[YOUR INSTRUCTIONS] Output the whole listing exactly, with no pictures.

[DATASET EXCERPTS]

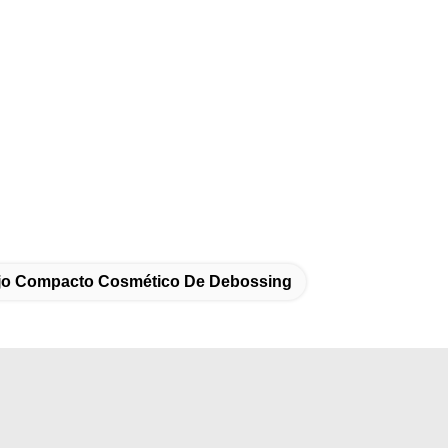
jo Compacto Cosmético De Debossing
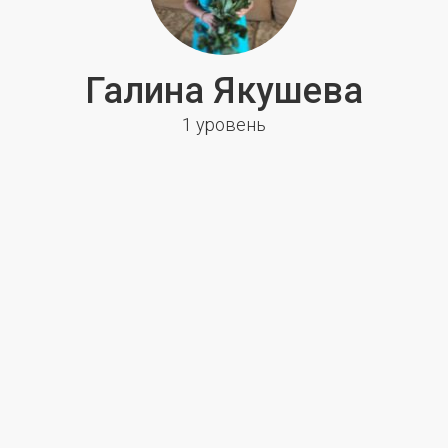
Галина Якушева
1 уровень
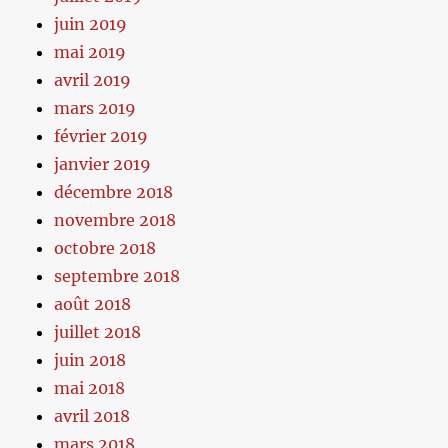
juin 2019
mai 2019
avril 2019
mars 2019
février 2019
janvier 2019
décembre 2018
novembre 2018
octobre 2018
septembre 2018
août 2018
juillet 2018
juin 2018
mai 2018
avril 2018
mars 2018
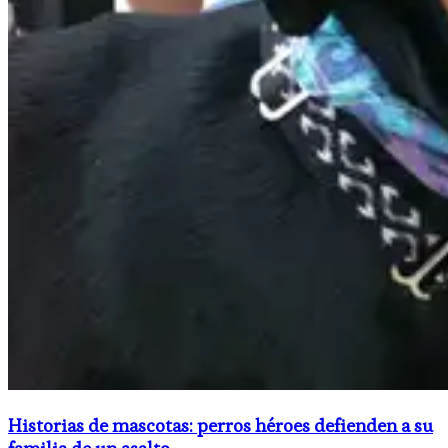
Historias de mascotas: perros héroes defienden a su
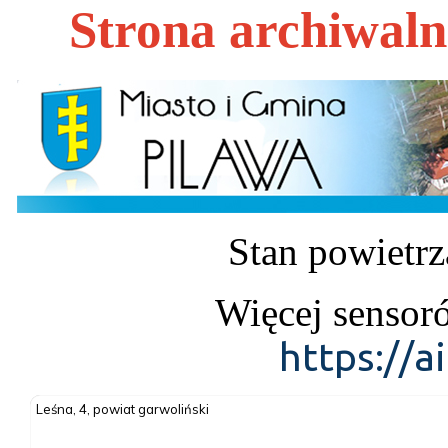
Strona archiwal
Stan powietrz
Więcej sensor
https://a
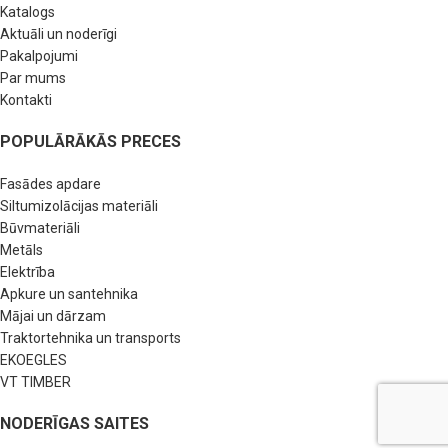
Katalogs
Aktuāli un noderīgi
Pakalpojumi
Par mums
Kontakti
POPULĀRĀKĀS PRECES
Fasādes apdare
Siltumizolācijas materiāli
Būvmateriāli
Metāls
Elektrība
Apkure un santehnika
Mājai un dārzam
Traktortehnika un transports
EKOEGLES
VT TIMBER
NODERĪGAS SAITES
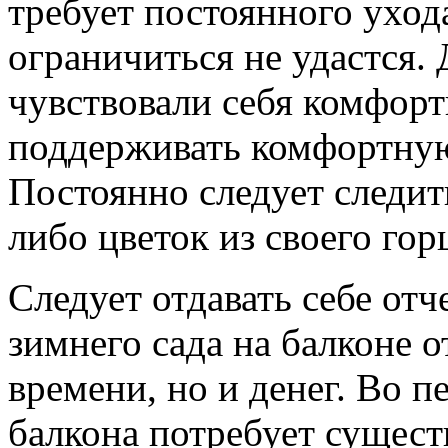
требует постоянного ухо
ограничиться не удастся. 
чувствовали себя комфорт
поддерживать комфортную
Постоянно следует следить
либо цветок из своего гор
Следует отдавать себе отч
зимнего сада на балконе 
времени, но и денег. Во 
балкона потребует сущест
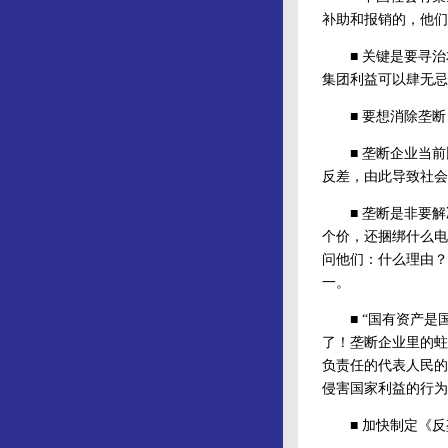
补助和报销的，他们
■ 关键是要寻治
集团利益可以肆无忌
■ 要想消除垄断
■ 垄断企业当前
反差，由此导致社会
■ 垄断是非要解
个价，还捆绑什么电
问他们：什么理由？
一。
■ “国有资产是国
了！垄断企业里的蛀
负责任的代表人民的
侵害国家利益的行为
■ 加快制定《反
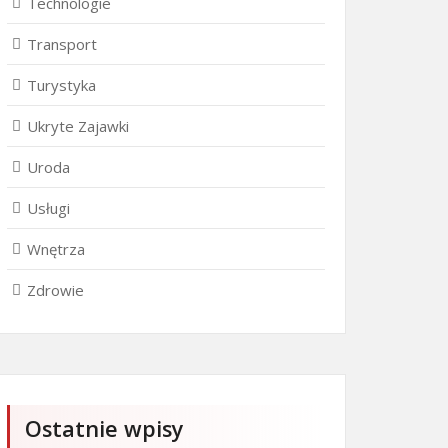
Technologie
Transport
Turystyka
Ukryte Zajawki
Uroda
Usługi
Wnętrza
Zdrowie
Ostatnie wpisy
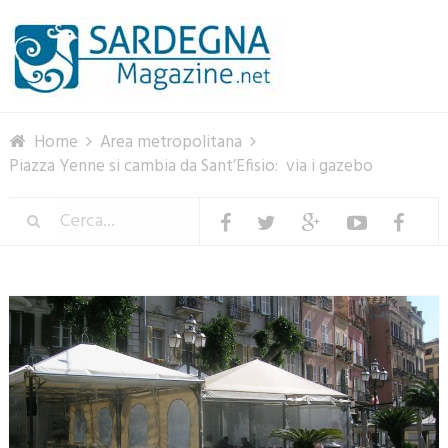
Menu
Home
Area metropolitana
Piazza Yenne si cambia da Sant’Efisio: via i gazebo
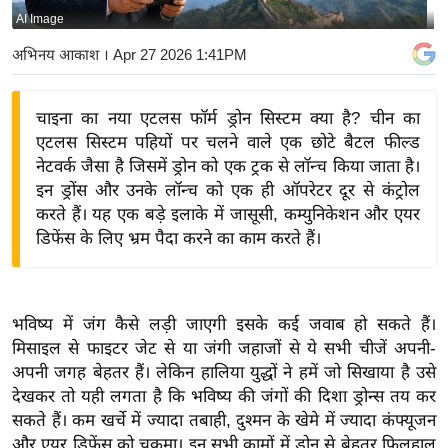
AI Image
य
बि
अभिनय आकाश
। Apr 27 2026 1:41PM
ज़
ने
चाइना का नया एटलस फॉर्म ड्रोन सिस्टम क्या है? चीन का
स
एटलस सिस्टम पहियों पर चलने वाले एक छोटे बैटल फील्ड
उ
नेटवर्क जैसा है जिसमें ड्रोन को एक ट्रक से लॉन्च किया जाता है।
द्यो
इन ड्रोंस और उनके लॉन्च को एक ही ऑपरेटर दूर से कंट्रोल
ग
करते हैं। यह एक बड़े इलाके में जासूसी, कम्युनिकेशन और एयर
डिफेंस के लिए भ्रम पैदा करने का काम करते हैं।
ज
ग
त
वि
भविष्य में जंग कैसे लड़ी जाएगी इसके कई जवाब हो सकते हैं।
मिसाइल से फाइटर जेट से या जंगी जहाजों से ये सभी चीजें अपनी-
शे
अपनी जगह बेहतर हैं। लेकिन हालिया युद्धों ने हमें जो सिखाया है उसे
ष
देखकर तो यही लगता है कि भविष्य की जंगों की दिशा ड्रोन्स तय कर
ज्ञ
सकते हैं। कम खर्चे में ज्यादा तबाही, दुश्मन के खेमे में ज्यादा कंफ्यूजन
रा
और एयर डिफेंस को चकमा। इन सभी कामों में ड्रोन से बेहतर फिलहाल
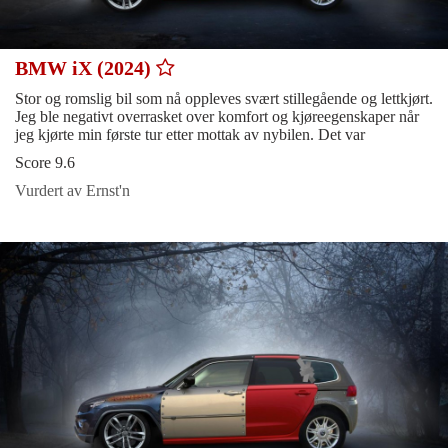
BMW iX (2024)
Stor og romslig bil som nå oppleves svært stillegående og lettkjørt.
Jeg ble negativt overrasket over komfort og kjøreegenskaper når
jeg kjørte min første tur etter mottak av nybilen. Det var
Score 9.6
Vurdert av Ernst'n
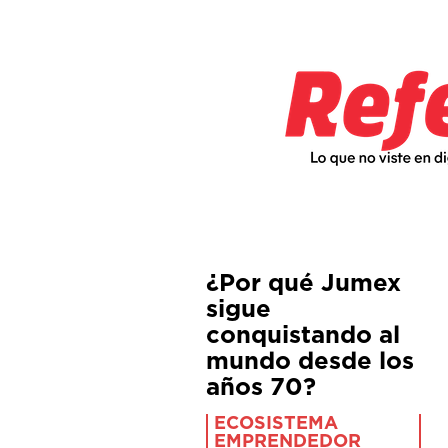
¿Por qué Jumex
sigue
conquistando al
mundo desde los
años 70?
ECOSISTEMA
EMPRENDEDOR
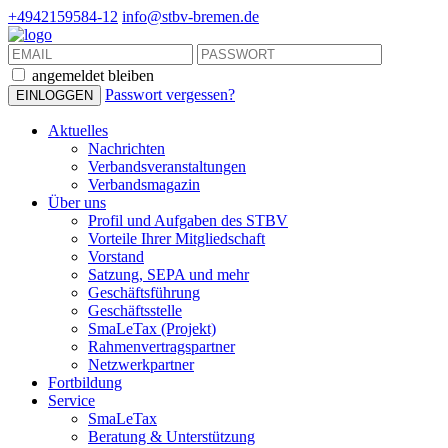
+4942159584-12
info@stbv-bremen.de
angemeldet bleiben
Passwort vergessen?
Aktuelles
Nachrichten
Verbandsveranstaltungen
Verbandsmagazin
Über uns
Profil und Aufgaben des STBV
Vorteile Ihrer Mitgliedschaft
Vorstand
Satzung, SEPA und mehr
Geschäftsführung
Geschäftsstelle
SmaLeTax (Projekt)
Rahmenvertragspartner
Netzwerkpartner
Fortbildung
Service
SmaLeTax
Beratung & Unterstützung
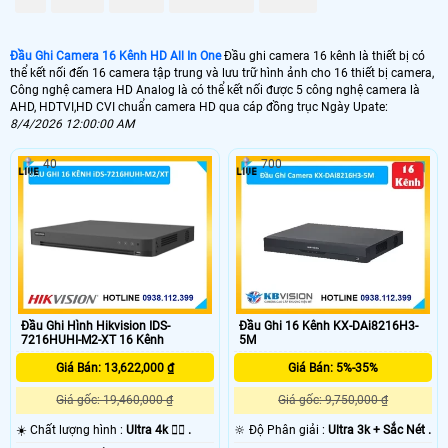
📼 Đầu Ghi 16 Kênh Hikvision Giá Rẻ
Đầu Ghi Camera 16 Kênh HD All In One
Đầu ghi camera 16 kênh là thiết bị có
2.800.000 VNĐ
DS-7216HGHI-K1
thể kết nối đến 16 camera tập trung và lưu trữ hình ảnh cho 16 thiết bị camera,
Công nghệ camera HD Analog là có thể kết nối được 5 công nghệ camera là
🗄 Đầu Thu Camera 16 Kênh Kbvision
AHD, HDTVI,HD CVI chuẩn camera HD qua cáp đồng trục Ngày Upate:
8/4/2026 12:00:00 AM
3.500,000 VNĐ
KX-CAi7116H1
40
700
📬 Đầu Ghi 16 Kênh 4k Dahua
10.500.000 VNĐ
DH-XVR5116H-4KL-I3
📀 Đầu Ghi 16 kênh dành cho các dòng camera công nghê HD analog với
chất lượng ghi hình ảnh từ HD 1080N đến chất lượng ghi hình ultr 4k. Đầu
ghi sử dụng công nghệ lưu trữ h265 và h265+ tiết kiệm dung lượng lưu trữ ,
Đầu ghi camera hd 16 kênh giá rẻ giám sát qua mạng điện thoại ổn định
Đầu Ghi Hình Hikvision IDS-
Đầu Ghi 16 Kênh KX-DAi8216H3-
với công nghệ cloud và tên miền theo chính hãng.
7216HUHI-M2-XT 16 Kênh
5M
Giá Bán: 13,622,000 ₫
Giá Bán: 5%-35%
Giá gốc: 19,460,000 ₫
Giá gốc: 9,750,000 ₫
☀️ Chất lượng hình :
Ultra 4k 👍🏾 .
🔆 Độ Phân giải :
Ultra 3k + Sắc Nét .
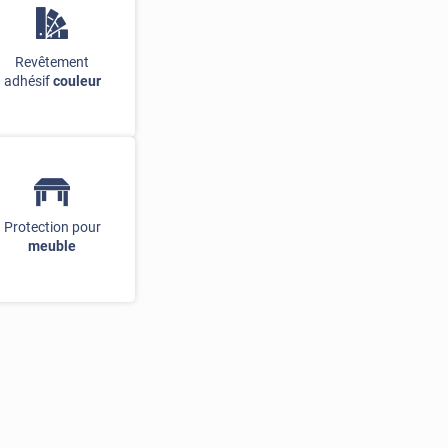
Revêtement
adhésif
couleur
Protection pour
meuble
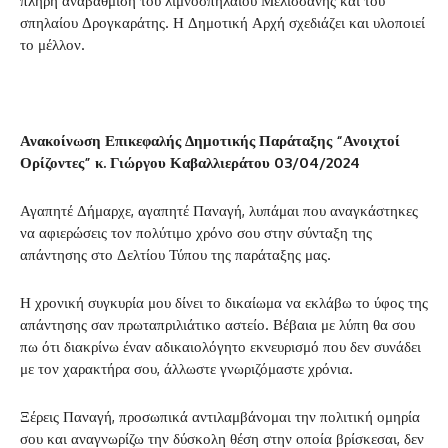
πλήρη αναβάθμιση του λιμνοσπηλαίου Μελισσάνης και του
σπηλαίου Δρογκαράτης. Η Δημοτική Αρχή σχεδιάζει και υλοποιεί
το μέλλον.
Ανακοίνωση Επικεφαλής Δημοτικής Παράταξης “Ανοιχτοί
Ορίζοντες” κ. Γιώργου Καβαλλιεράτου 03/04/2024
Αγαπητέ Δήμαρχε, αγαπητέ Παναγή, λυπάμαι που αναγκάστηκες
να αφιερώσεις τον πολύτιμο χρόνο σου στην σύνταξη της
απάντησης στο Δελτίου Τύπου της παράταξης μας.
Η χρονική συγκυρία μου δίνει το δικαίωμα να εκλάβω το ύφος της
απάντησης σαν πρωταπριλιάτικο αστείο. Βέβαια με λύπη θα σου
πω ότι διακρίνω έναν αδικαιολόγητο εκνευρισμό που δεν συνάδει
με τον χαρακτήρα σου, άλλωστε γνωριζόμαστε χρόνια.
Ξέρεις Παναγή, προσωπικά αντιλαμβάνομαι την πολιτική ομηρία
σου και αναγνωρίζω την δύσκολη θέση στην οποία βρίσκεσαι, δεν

[ANSWER FOR THIS EXERCISE]
jo Compacto Cosmético De Debossing
Галина Якушева
1 уровень
juin 2019
mai 2019
avril 2019
mars 2019
février 2019
janvier 2019
décembre 2018
novembre 2018
octobre 2018
septembre 2018
août 2018
juillet 2018
juin 2018
mai 2018
avril 2018
mars 2018
Historias de mascotas: perros héroes defienden a su
Strona archiwal
Stan powietrz
Więcej sensor
https://a
Katalogs
Aktuāli un noderīgi
Pakalpojumi
Par mums
Kontakti
POPULĀRĀKĀS PRECES
Fasādes apdare
Siltumizolācijas materiāli
Būvmateriāli
Metāls
Elektrība
Apkure un santehnika
Mājai un dārzam
Traktortehnika un transports
EKOEGLES
VT TIMBER
NODERĪGAS SAITES
требует постоянного ухо
ограничиться не удастся. 
чувствовали себя комфорт
поддерживать комфортную
Постоянно следует следить
либо цветок из своего гор
Следует отдавать себе отч
зимнего сада на балконе 
времени, но и денег. Во 
балкона потребует сущест
补助和报销的，他们
■ 关键是要寻治
集团利益可以肆无忌
■ 要想消除垄断
■ 垄断企业当前
反差，由此导致社会
■ 垄断是非要解
个价，还捆绑什么电
问他们：什么理由？
一。
■ “国有资产是国
了！垄断企业里的蛀
负责任的代表人民的
侵害国家利益的行为
■ 加快制定《反
Technologie
Transport
Turystyka
Ukryte Zajawki
Uroda
Usługi
Wnętrza
Zdrowie
Ostatnie wpisy
Menu
Home
Area metropolitana
Piazza Yenne si cambia da Sant’Efisio: via i gazebo
AI Image
य
बि
अभिनय आकाश
। Apr 27 2026 1:41PM
ज़
ने
चाइना का नया एटलस फॉर्म ड्रोन सिस्टम क्या है? चीन का
स
एटलस सिस्टम पहियों पर चलने वाले एक छोटे बैटल फील्ड
उ
नेटवर्क जैसा है जिसमें ड्रोन को एक ट्रक से लॉन्च किया जाता है।
द्यो
इन ड्रोंस और उनके लॉन्च को एक ही ऑपरेटर दूर से कंट्रोल
ग
करते हैं। यह एक बड़े इलाके में जासूसी, कम्युनिकेशन और एयर
डिफेंस के लिए भ्रम पैदा करने का काम करते हैं।
ज
ग
त
वि
भविष्य में जंग कैसे लड़ी जाएगी इसके कई जवाब हो सकते हैं।
मिसाइल से फाइटर जेट से या जंगी जहाजों से ये सभी चीजें अपनी-
शे
अपनी जगह बेहतर हैं। लेकिन हालिया युद्धों ने हमें जो सिखाया है उसे
ष
देखकर तो यही लगता है कि भविष्य की जंगों की दिशा ड्रोन्स तय कर
ज्ञ
सकते हैं। कम खर्चे में ज्यादा तबाही, दुश्मन के खेमे में ज्यादा कंफ्यूजन
रा
और एयर डिफेंस को चकमा। इन सभी कामों में ड्रोन से बेहतर फिलहाल
BMW iX (2024)
Stor og romslig bil som nå oppleves svært stillegående og lettkjørt.
Jeg ble negativt overrasket over komfort og kjøreegenskaper når
jeg kjørte min første tur etter mottak av nybilen. Det var
Score 9.6
Vurdert av Ernst'n
¿Por qué Jumex
sigue
conquistando al
mundo desde los
años 70?
ECOSISTEMA
EMPRENDEDOR
+4942159584-12
info@stbv-bremen.de
angemeldet bleiben
Passwort vergessen?
Aktuelles
Nachrichten
Verbandsveranstaltungen
Verbandsmagazin
Über uns
Profil und Aufgaben des STBV
Vorteile Ihrer Mitgliedschaft
Vorstand
Satzung, SEPA und mehr
Geschäftsführung
Geschäftsstelle
SmaLeTax (Projekt)
Rahmenvertragspartner
Netzwerkpartner
Fortbildung
Service
SmaLeTax
Beratung & Unterstützung
📼 Đầu Ghi 16 Kênh Hikvision Giá Rẻ
Đầu Ghi Camera 16 Kênh HD All In One
Đầu ghi camera 16 kênh là thiết bị có
2.800.000 VNĐ
DS-7216HGHI-K1
thể kết nối đến 16 camera tập trung và lưu trữ hình ảnh cho 16 thiết bị camera,
Công nghệ camera HD Analog là có thể kết nối được 5 công nghệ camera là
🗄 Đầu Thu Camera 16 Kênh Kbvision
AHD, HDTVI,HD CVI chuẩn camera HD qua cáp đồng trục Ngày Upate:
8/4/2026 12:00:00 AM
3.500,000 VNĐ
KX-CAi7116H1
40
700
📬 Đầu Ghi 16 Kênh 4k Dahua
10.500.000 VNĐ
DH-XVR5116H-4KL-I3
📀 Đầu Ghi 16 kênh dành cho các dòng camera công nghê HD analog với
chất lượng ghi hình ảnh từ HD 1080N đến chất lượng ghi hình ultr 4k. Đầu
ghi sử dụng công nghệ lưu trữ h265 và h265+ tiết kiệm dung lượng lưu trữ ,
Đầu ghi camera hd 16 kênh giá rẻ giám sát qua mạng điện thoại ổn định
Đầu Ghi Hình Hikvision IDS-
Đầu Ghi 16 Kênh KX-DAi8216H3-
với công nghệ cloud và tên miền theo chính hãng.
7216HUHI-M2-XT 16 Kênh
5M
Giá Bán: 13,622,000 ₫
Giá Bán: 5%-35%
Giá gốc: 19,460,000 ₫
Giá gốc: 9,750,000 ₫
☀️ Chất lượng hình :
Ultra 4k 👍🏾 .
🔆 Độ Phân giải :
Ultra 3k + Sắc Nét .
Revêtement
adhésif
couleur
Protection pour
meuble
πλήρη αναβάθμιση του λιμνοσπηλαίου Μελισσάνης και του
σπηλαίου Δρογκαράτης. Η Δημοτική Αρχή σχεδιάζει και υλοποιεί
το μέλλον.
Ανακοίνωση Επικεφαλής Δημοτικής Παράταξης “Ανοιχτοί
Ορίζοντες” κ. Γιώργου Καβαλλιεράτου 03/04/2024
Αγαπητέ Δήμαρχε, αγαπητέ Παναγή, λυπάμαι που αναγκάστηκες
να αφιερώσεις τον πολύτιμο χρόνο σου στην σύνταξη της
απάντησης στο Δελτίου Τύπου της παράταξης μας.
Η χρονική συγκυρία μου δίνει το δικαίωμα να εκλάβω το ύφος της
απάντησης σαν πρωταπριλιάτικο αστείο. Βέβαια με λύπη θα σου
πω ότι διακρίνω έναν αδικαιολόγητο εκνευρισμό που δεν συνάδει
με τον χαρακτήρα σου, άλλωστε γνωριζόμαστε χρόνια.
Ξέρεις Παναγή, προσωπικά αντιλαμβάνομαι την πολιτική ομηρία
σου και αναγνωρίζω την δύσκολη θέση στην οποία βρίσκεσαι, δεν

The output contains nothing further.